Senior Essay: Ali Zindman

Being a varsity athlete at Harvard is a unique experience that, due to its very nature, creates a special bond between all individuals currently participating, those who participated in the past and those who will participate in the future. As a member of the Harvard squash team, my coaches were always sure to instill in both myself and my teammates that we were a part of a special legacy; and that while competing we were not only playing for ourselves and the college but also all former players and supporters. This sense of unity and connection to history was something that I had never experienced before. It was made very apparent, however, upon looking at the pictures on the walls of the Murr Center and the banners that hung from the courts. Many of the names adorning those placards were legends within the squash community, and it was certainly an extraordinary experience to wear the same jersey and become a part of a tremendous history of athletes.

Playing squash for Harvard has been one of my most rewarding and treasured accomplishments. Through Harvard, squash became more than a sport; rather it became a vehicle through which I was afforded the opportunity to achieve things that I had never thought possible. I consider my teammates to be sisters, and I will always cherish many of the memories that we share, whether from the locker room, practice or actual competition. I have learned a great deal about myself, and I attribute this growth to my teammates because together we have done so many incredible things. This can perhaps be best exemplified by the team’s service trip to India in my junior year. I had never been to Asia, and upon being immersed in the Indian culture, from the cuisine to the clothing to the people, I was completely out of my comfort zone. Our coach was sure to show us every aspect of India. The most rewarding experience for me was our time at the squash center he opened in a village outside of Chandigarh. I had never been exposed to conditions such as these before, and at first I was deeply saddened. The children that we worked with, however, were so enthusiastic and excited to play with and learn from us. It was truly moving as they proudly showed us around their village and shared parts of their culture. This trip exemplifies an opportunity that I would not have been able to share with my teammates had it not been for Harvard squash. Not only did the team become closer as we learned to rely on each other in our new surroundings but also we all grew as individuals from this truly life changing experience. I believe that it was this connection and unity that we created on this trip that enabled us to win the coveted Ivy and national championships that season.

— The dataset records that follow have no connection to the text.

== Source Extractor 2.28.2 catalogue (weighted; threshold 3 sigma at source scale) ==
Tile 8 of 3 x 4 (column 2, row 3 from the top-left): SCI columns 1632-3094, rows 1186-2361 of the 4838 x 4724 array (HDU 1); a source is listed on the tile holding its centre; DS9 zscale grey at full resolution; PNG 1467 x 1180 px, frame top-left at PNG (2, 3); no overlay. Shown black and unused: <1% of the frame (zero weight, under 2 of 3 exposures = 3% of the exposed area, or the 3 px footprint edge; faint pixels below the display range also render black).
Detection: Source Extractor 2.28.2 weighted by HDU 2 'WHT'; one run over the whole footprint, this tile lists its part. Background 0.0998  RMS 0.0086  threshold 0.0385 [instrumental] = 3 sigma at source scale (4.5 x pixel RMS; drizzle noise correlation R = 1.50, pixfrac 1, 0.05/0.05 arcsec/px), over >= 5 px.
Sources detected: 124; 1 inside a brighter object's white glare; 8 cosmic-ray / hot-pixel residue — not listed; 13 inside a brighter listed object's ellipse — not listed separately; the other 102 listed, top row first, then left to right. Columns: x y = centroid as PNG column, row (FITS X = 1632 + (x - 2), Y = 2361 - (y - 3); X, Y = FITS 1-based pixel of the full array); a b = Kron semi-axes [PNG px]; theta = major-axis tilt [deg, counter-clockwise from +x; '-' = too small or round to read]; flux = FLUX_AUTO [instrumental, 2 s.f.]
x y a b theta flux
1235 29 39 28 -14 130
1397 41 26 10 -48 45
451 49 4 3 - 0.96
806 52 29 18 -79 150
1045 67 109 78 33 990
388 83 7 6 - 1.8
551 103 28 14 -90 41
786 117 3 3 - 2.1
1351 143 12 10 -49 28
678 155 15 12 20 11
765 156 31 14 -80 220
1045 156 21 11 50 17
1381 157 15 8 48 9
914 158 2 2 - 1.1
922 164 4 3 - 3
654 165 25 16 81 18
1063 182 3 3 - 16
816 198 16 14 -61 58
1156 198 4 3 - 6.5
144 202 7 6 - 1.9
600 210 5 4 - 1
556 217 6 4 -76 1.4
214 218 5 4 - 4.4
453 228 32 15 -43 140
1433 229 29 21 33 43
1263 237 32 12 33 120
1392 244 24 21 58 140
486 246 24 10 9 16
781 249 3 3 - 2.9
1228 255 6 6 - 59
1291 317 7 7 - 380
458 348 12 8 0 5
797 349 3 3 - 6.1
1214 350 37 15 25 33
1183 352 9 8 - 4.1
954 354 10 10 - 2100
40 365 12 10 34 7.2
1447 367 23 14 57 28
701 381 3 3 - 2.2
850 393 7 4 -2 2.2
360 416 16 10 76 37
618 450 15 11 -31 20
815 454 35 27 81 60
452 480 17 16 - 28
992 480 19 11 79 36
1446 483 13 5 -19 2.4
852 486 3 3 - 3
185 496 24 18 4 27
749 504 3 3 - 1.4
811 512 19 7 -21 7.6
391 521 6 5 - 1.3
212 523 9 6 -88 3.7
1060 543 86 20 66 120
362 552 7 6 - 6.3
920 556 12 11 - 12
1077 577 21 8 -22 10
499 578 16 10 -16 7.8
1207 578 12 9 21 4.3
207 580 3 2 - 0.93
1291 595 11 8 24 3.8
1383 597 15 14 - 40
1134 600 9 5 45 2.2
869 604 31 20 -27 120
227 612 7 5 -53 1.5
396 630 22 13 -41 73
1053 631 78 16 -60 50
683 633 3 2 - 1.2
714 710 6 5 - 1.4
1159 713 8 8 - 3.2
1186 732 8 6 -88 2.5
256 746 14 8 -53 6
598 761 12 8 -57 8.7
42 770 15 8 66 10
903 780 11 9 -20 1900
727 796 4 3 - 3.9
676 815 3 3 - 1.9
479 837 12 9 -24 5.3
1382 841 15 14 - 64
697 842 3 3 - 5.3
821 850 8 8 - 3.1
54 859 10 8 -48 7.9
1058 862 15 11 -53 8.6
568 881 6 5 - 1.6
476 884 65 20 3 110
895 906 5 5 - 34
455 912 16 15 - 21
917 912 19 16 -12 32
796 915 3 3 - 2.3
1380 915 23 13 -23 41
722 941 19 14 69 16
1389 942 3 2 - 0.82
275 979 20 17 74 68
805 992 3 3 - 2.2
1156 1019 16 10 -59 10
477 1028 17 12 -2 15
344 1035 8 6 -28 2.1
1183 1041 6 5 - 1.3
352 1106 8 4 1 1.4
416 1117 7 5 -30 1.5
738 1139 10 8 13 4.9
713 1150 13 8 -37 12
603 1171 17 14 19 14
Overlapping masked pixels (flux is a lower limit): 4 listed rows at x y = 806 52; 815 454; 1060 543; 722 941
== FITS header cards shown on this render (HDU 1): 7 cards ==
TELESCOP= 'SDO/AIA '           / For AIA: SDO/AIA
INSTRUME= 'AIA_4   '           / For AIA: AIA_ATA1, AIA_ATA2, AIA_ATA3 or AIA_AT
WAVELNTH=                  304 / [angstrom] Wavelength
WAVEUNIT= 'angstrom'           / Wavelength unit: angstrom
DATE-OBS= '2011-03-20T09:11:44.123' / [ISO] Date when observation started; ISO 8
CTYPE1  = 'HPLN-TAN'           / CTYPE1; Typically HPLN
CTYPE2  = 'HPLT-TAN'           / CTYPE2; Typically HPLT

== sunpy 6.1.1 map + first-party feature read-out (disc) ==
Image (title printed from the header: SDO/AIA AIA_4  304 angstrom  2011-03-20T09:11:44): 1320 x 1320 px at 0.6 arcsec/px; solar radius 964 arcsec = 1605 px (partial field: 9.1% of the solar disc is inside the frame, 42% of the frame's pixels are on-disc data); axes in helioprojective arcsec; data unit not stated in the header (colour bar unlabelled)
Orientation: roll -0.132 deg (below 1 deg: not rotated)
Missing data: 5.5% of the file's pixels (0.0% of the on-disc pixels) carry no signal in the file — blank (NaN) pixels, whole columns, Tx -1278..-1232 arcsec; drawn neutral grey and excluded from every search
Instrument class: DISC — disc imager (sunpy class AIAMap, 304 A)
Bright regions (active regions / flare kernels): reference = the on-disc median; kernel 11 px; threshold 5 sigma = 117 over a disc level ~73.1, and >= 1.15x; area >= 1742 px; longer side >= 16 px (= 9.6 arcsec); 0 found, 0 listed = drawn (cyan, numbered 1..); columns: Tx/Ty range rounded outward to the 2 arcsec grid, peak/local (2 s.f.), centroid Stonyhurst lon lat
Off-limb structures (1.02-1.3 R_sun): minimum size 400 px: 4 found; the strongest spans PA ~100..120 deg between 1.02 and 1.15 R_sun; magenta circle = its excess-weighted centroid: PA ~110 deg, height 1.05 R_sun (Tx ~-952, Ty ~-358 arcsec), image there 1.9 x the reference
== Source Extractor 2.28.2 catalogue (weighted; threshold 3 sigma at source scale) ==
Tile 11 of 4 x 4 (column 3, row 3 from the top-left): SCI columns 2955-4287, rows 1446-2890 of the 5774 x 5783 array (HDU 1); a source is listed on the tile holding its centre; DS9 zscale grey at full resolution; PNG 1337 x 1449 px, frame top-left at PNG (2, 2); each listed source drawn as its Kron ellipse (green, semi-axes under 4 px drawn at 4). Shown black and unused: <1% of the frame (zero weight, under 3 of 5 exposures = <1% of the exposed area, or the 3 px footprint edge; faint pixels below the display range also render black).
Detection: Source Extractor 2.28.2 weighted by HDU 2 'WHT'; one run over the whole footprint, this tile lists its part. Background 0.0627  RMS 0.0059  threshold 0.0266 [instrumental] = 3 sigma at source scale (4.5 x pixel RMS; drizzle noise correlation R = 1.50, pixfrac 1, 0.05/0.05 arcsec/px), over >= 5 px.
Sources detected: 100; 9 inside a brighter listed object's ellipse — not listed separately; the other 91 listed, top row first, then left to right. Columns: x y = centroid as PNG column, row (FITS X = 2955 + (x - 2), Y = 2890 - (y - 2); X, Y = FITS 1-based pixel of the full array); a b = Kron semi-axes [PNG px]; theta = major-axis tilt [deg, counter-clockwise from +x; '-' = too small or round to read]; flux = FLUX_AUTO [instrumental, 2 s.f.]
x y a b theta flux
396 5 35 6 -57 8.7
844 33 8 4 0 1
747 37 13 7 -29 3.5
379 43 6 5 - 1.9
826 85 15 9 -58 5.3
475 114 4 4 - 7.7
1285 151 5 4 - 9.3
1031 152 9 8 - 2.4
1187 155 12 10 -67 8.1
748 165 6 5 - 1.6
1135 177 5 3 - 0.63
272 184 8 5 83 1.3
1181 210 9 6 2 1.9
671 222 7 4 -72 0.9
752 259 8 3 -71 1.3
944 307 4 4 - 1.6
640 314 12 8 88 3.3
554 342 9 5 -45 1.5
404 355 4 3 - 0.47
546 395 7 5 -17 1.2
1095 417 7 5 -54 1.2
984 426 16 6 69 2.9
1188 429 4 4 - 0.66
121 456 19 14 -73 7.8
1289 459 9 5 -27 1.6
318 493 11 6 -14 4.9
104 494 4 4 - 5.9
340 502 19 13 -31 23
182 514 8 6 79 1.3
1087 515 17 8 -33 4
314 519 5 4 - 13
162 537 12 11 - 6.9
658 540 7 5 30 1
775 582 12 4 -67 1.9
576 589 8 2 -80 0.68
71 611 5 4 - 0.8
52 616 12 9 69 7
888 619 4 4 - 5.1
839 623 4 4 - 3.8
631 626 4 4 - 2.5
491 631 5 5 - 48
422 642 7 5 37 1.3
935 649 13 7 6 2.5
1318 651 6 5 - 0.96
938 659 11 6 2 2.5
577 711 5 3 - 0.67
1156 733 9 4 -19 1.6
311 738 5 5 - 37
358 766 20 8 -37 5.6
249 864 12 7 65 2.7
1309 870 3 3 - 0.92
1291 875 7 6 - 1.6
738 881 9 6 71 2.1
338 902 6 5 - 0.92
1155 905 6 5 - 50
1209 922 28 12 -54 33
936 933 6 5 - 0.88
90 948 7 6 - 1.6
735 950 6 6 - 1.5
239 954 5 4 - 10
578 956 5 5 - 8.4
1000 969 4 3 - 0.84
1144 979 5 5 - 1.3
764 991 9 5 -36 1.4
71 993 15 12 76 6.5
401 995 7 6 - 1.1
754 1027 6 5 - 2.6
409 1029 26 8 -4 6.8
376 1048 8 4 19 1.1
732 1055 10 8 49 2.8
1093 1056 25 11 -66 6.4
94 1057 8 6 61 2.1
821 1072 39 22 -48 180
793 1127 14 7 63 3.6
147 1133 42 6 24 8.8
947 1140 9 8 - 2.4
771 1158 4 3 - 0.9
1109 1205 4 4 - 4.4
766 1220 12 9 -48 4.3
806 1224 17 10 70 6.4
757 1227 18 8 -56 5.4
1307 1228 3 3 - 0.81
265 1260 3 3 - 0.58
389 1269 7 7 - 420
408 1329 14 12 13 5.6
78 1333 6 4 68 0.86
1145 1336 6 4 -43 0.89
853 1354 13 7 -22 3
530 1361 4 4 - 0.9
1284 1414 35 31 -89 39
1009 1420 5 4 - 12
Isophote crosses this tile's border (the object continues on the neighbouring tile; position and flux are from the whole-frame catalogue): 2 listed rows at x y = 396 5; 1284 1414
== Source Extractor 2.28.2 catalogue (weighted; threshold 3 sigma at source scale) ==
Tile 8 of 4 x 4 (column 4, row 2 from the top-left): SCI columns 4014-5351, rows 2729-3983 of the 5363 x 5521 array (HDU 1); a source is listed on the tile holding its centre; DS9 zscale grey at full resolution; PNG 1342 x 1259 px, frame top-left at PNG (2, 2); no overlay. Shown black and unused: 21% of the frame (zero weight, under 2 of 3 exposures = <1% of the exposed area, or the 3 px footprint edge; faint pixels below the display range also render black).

As a senior, it becomes easier to reflect on Harvard as a whole and contextualize your athletic experience within that framework. Upon becoming a senior and inheriting the team from the previous class, a sense of responsibility sets in. Suddenly, a new class of freshmen will be looking to you for guidance, and the rest of the team will follow the example you set. I have really enjoyed this part of my senior season because everything became more meaningful as I realized that this was the last time I would play squash at such a high level and the last time I would compete in a Harvard jersey. Additionally, I began to look at the relationships I had formed with my fellow seniors. We were all from different countries, and somehow squash and Harvard brought us together. For that I will always be grateful because once again I was able to see that squash was serving as a means through which I was gaining something far more valuable, namely, incredible friendships with people I trust implicitly as we watched each other grow and mature. Therefore, as I think about Harvard, many of the images that come to mind are connected to athletics in one way or another; whether the faces of my teammates, our many trips together or just gathering at the courts. Because of this clear presence, it is fairly simple for me to say that Harvard squash has been the single most defining aspect of my Harvard career, and I will always look back on my time here fondly because of it.